- RECORDS SHOWN
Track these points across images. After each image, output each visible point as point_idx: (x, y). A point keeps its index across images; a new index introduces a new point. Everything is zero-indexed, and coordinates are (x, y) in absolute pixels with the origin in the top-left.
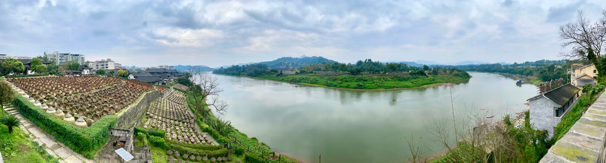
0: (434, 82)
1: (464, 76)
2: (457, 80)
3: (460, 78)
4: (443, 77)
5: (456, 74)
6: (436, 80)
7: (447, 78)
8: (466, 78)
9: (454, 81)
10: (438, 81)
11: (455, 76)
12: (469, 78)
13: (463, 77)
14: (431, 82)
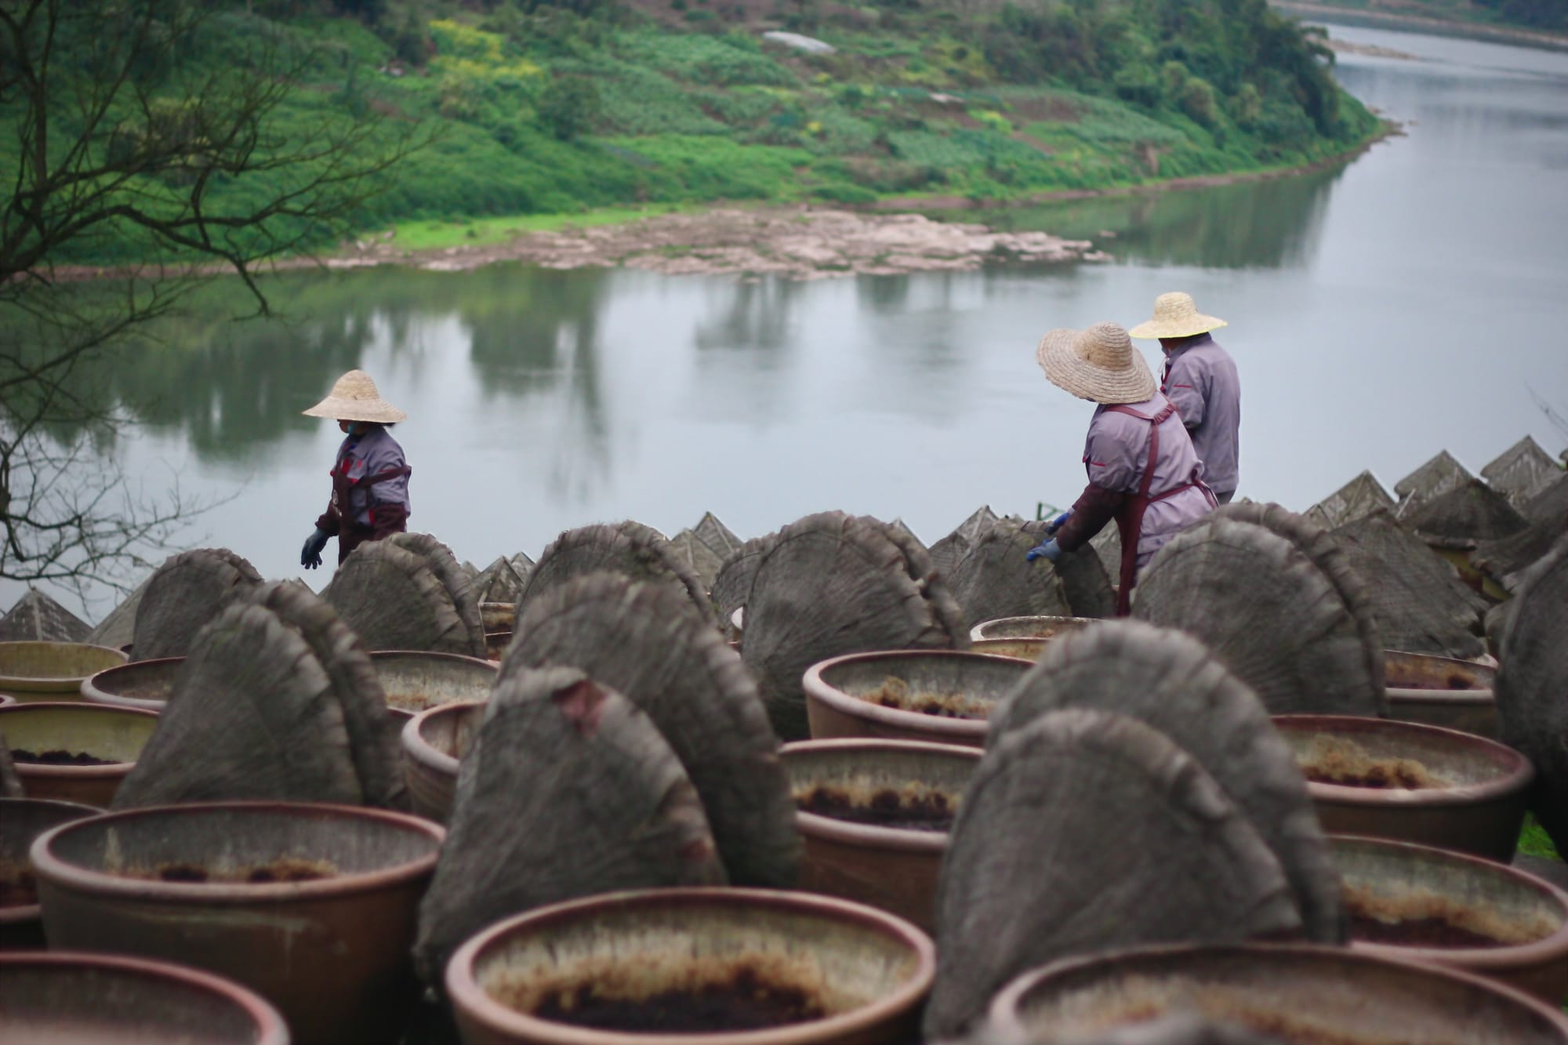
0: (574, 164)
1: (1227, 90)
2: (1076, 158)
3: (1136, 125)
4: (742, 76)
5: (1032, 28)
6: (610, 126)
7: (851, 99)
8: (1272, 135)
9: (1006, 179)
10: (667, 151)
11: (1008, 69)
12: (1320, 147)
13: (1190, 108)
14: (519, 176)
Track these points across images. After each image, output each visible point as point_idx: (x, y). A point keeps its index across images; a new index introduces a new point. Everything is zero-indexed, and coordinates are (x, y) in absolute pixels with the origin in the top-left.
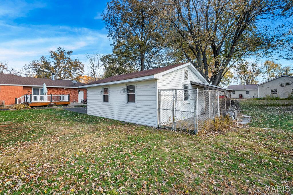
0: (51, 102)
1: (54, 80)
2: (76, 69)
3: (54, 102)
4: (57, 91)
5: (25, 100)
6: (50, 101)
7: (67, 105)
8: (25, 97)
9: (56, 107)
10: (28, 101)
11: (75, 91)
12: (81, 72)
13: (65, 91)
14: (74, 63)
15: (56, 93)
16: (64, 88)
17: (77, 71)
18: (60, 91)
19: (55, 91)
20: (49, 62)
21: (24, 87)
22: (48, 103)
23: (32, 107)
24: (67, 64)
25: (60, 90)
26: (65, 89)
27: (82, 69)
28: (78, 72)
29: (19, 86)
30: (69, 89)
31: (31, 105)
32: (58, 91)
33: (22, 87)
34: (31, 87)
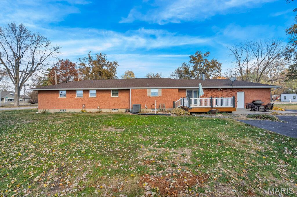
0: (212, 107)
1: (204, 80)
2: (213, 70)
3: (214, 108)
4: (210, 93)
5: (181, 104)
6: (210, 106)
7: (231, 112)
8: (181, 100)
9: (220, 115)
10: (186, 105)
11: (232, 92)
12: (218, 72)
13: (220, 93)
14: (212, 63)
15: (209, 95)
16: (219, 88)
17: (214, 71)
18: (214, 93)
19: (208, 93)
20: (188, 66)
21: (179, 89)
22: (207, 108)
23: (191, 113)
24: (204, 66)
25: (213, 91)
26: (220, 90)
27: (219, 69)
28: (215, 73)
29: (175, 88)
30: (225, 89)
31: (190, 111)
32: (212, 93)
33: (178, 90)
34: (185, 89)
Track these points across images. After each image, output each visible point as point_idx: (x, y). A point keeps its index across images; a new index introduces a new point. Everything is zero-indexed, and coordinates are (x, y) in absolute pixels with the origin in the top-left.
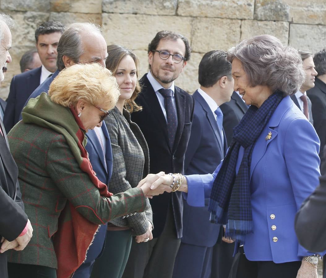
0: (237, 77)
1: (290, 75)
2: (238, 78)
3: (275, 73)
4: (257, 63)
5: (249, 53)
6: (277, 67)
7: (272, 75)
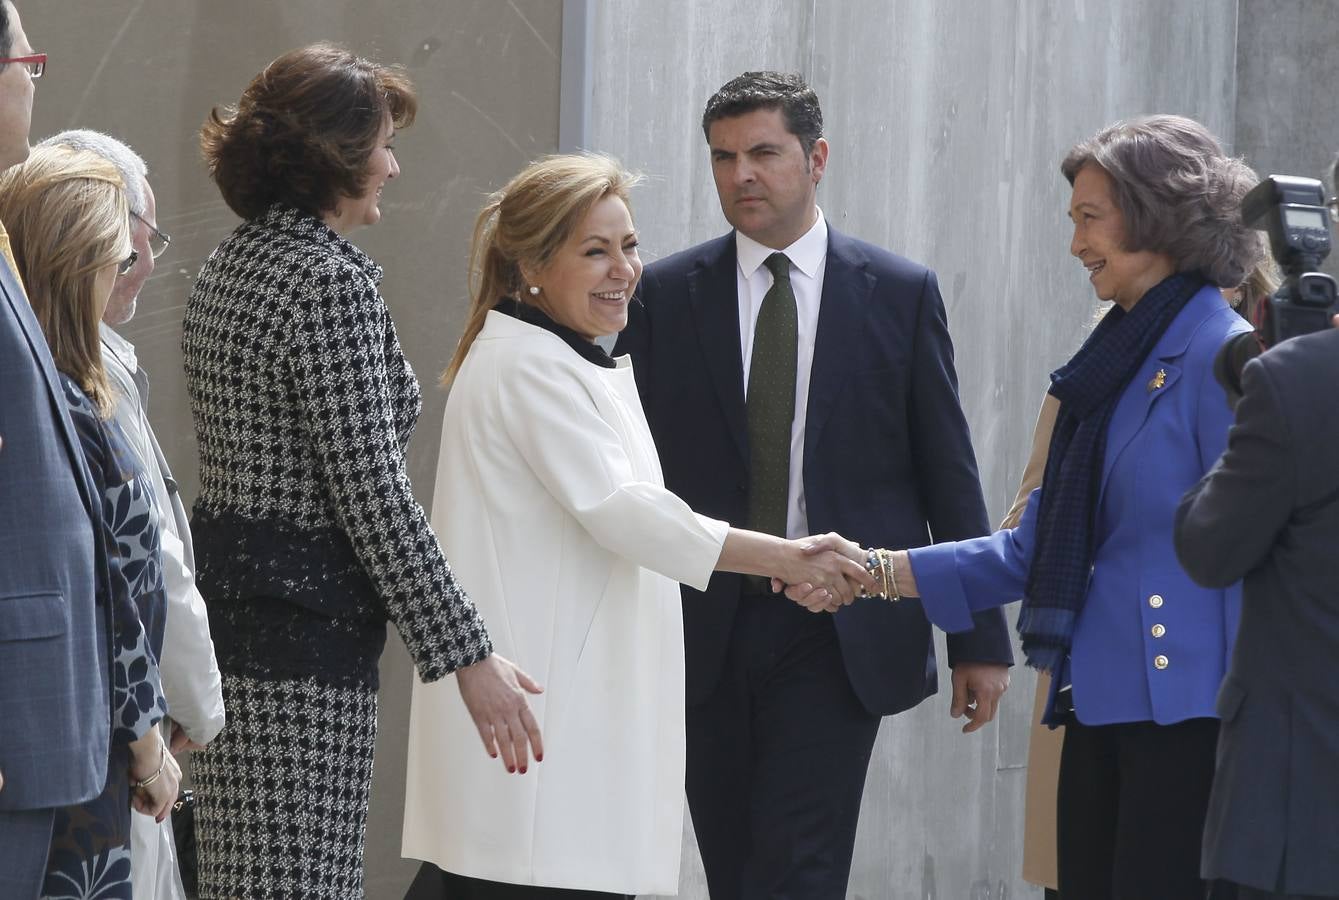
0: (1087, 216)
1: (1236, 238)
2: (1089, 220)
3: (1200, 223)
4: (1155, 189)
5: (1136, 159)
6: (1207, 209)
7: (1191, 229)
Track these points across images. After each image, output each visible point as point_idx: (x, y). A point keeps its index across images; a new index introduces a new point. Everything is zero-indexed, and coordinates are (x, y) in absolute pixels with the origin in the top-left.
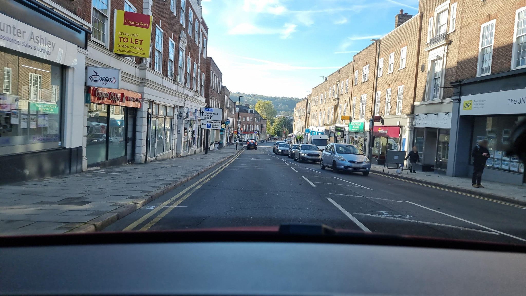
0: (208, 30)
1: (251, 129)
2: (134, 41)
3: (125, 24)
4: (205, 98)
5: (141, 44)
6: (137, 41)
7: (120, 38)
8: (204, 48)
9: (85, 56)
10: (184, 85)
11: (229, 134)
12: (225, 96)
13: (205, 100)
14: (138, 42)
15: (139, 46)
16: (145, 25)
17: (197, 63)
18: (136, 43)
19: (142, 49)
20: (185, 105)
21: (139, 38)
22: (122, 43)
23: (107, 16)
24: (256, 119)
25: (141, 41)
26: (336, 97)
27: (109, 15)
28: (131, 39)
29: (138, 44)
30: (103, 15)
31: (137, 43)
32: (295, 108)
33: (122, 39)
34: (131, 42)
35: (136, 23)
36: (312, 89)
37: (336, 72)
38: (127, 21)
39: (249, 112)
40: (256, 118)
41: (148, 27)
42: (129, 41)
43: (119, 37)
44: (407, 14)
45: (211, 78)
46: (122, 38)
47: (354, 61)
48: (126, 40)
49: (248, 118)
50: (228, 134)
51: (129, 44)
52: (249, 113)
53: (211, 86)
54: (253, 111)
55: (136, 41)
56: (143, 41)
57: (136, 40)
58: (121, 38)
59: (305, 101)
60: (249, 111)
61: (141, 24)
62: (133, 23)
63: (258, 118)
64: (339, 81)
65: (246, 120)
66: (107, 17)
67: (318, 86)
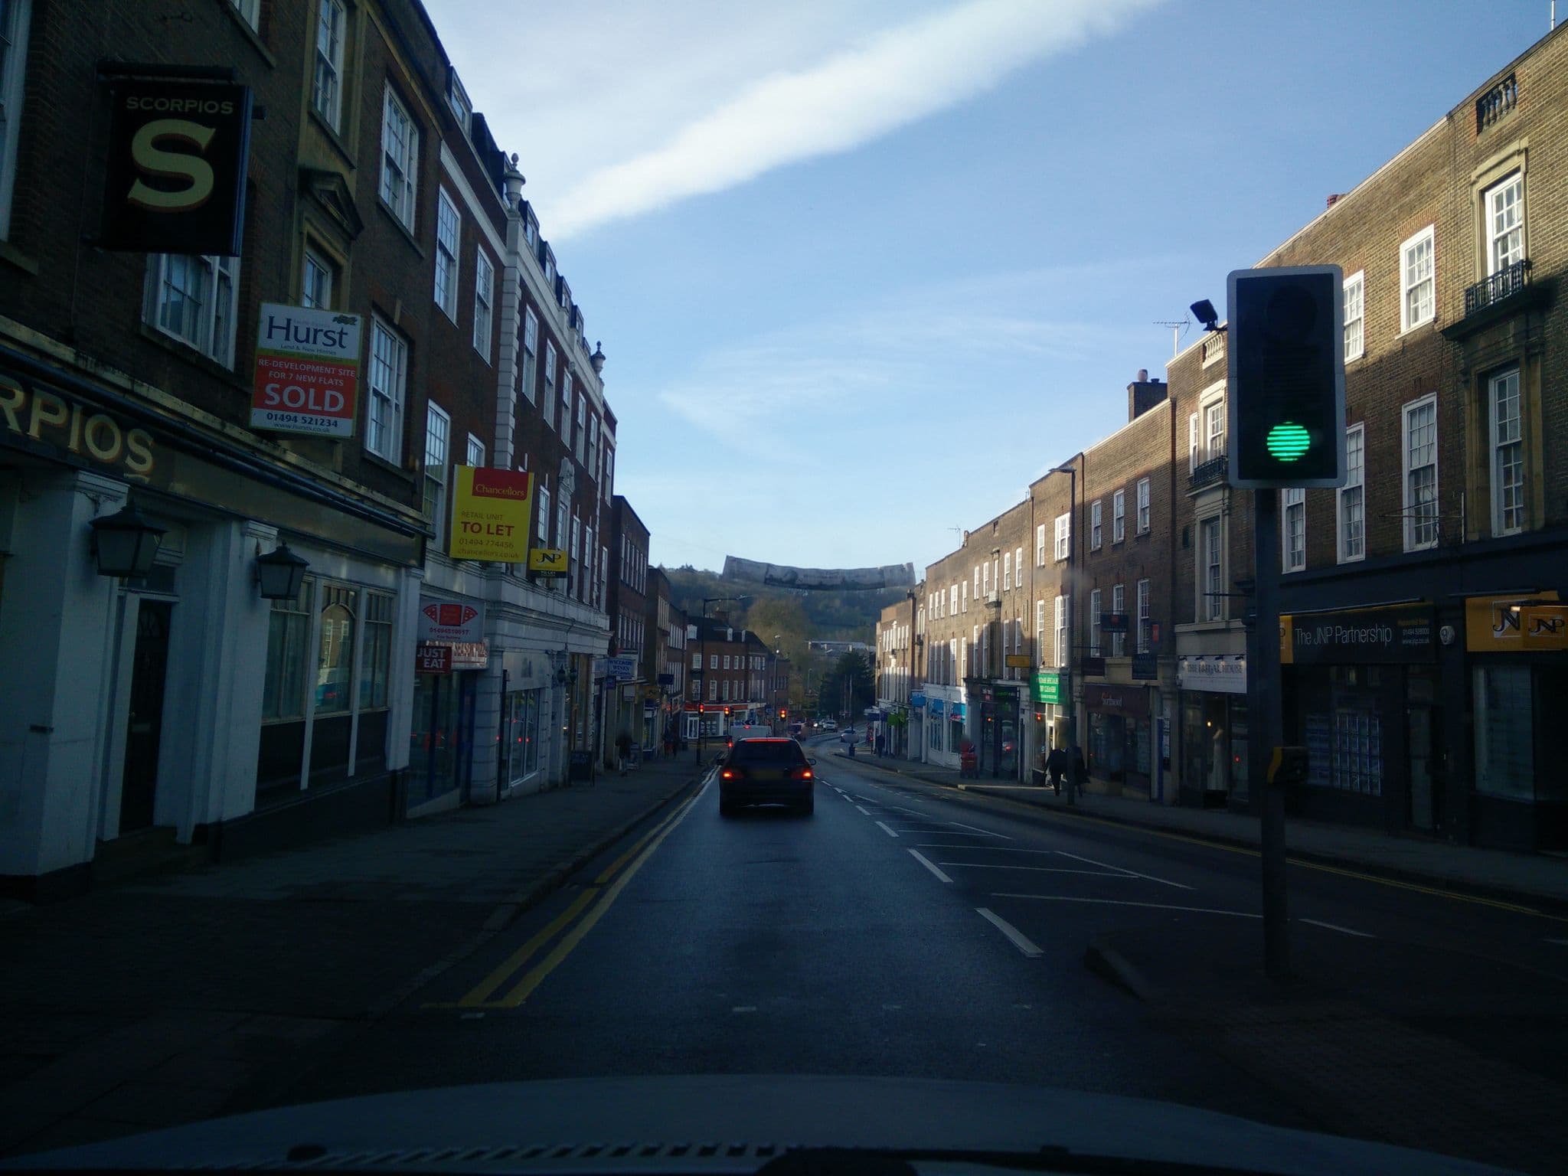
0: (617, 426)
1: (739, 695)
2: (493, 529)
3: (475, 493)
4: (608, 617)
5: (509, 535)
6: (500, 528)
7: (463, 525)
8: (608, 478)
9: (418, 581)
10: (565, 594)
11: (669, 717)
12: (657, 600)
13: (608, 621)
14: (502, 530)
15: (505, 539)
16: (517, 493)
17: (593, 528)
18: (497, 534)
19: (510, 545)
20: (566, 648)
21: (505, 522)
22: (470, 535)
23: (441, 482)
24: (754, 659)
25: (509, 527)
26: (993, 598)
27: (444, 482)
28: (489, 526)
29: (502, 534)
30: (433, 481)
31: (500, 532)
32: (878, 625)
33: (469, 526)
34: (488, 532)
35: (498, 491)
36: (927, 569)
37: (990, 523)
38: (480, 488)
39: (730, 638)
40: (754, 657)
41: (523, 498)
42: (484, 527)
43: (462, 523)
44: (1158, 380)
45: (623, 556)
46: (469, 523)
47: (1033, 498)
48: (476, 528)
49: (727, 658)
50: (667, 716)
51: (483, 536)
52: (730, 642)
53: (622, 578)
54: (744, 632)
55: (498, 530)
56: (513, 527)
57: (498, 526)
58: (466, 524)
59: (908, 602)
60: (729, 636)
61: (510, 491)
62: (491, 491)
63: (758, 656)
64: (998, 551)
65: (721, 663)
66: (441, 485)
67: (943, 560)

- WORK REQUIRED
The listing above is to be set down word for word, without its images.

- RESPONSE AREA
Track these points across images. After each image, output each visible point as point_idx: (x, y). A point keeps its index across images; a new index introduces a new point. Everything is zero-indexed, and coordinates are (x, y) in absolute pixels with the origin in the top-left.
0: (434, 82)
1: (464, 76)
2: (457, 80)
3: (460, 78)
4: (443, 77)
5: (456, 74)
6: (436, 80)
7: (447, 78)
8: (466, 78)
9: (454, 81)
10: (438, 81)
11: (455, 76)
12: (469, 78)
13: (463, 77)
14: (431, 82)
0: (574, 164)
1: (1227, 90)
2: (1076, 158)
3: (1136, 125)
4: (742, 76)
5: (1032, 28)
6: (610, 126)
7: (851, 99)
8: (1272, 135)
9: (1006, 179)
10: (667, 151)
11: (1008, 69)
12: (1320, 147)
13: (1190, 108)
14: (519, 176)
Track these points across images. After each image, output each visible point as point_idx: (x, y). A point keeps its index across images; a new index introduces a new point. Everything is zero-indexed, and coordinates are (x, y) in absolute pixels with the origin in the top-left.
0: (51, 102)
1: (54, 80)
2: (76, 69)
3: (54, 102)
4: (57, 91)
5: (25, 100)
6: (50, 101)
7: (67, 105)
8: (25, 97)
9: (56, 107)
10: (28, 101)
11: (75, 91)
12: (81, 72)
13: (65, 91)
14: (74, 63)
15: (56, 93)
16: (64, 88)
17: (77, 71)
18: (60, 91)
19: (55, 91)
20: (49, 62)
21: (24, 87)
22: (48, 103)
23: (32, 107)
24: (67, 64)
25: (60, 90)
26: (65, 89)
27: (82, 69)
28: (78, 72)
29: (19, 86)
30: (69, 89)
31: (31, 105)
32: (58, 91)
33: (22, 87)
34: (31, 87)
0: (212, 107)
1: (204, 80)
2: (213, 70)
3: (214, 108)
4: (210, 93)
5: (181, 104)
6: (210, 106)
7: (231, 112)
8: (181, 100)
9: (220, 115)
10: (186, 105)
11: (232, 92)
12: (218, 72)
13: (220, 93)
14: (212, 63)
15: (209, 95)
16: (219, 88)
17: (214, 71)
18: (214, 93)
19: (208, 93)
20: (188, 66)
21: (179, 89)
22: (207, 108)
23: (191, 113)
24: (204, 66)
25: (213, 91)
26: (220, 90)
27: (219, 69)
28: (215, 73)
29: (175, 88)
30: (225, 89)
31: (190, 111)
32: (212, 93)
33: (178, 90)
34: (185, 89)
Track these points across images. After each image, output each visible point as point_idx: (x, y). A point keeps its index across images; a new index introduces a new point. Everything is zero-indexed, and coordinates are (x, y) in absolute pixels with the origin in the top-left.
0: (237, 77)
1: (290, 75)
2: (238, 78)
3: (275, 73)
4: (257, 63)
5: (249, 53)
6: (277, 67)
7: (272, 75)
0: (1087, 216)
1: (1236, 238)
2: (1089, 220)
3: (1200, 223)
4: (1155, 189)
5: (1136, 159)
6: (1207, 209)
7: (1191, 229)
Track these points across images. After each image, output each visible point as point_idx: (x, y). A point keeps its index across images; a new index introduces a new point. Everything is zero-indexed, and coordinates are (x, y) in absolute pixels with the origin in the top-left.
0: (208, 30)
1: (251, 129)
2: (134, 41)
3: (125, 24)
4: (205, 98)
5: (141, 44)
6: (137, 41)
7: (120, 38)
8: (204, 48)
9: (85, 56)
10: (184, 85)
11: (229, 134)
12: (225, 96)
13: (205, 100)
14: (138, 42)
15: (139, 46)
16: (145, 25)
17: (197, 63)
18: (136, 43)
19: (142, 49)
20: (185, 105)
21: (139, 38)
22: (122, 43)
23: (107, 16)
24: (256, 119)
25: (141, 41)
26: (336, 97)
27: (109, 15)
28: (131, 39)
29: (138, 44)
30: (103, 15)
31: (137, 43)
32: (295, 108)
33: (122, 39)
34: (131, 42)
35: (136, 23)
36: (312, 89)
37: (336, 72)
38: (127, 21)
39: (249, 112)
40: (256, 118)
41: (148, 27)
42: (129, 41)
43: (119, 37)
44: (407, 14)
45: (211, 78)
46: (122, 38)
47: (354, 61)
48: (126, 40)
49: (248, 118)
50: (228, 134)
51: (129, 44)
52: (249, 113)
53: (211, 86)
54: (253, 111)
55: (136, 41)
56: (143, 41)
57: (136, 40)
58: (121, 38)
59: (305, 101)
60: (249, 111)
61: (141, 24)
62: (133, 23)
63: (258, 118)
64: (339, 81)
65: (246, 120)
66: (107, 17)
67: (318, 86)
0: (617, 426)
1: (739, 695)
2: (493, 529)
3: (475, 493)
4: (608, 617)
5: (509, 535)
6: (500, 528)
7: (463, 525)
8: (608, 478)
9: (418, 581)
10: (565, 594)
11: (669, 717)
12: (657, 600)
13: (608, 621)
14: (502, 530)
15: (505, 539)
16: (517, 493)
17: (593, 528)
18: (497, 534)
19: (510, 545)
20: (566, 648)
21: (505, 522)
22: (470, 535)
23: (441, 482)
24: (754, 659)
25: (509, 527)
26: (993, 598)
27: (444, 482)
28: (489, 526)
29: (502, 534)
30: (433, 481)
31: (500, 532)
32: (878, 625)
33: (469, 526)
34: (488, 532)
35: (498, 491)
36: (927, 569)
37: (990, 523)
38: (480, 488)
39: (730, 638)
40: (754, 657)
41: (523, 498)
42: (484, 527)
43: (462, 523)
44: (1158, 380)
45: (623, 556)
46: (469, 523)
47: (1033, 498)
48: (476, 528)
49: (727, 658)
50: (667, 716)
51: (483, 536)
52: (730, 642)
53: (622, 578)
54: (744, 632)
55: (498, 530)
56: (513, 527)
57: (498, 526)
58: (466, 524)
59: (908, 602)
60: (729, 636)
61: (510, 491)
62: (491, 491)
63: (758, 656)
64: (998, 551)
65: (721, 663)
66: (441, 485)
67: (943, 560)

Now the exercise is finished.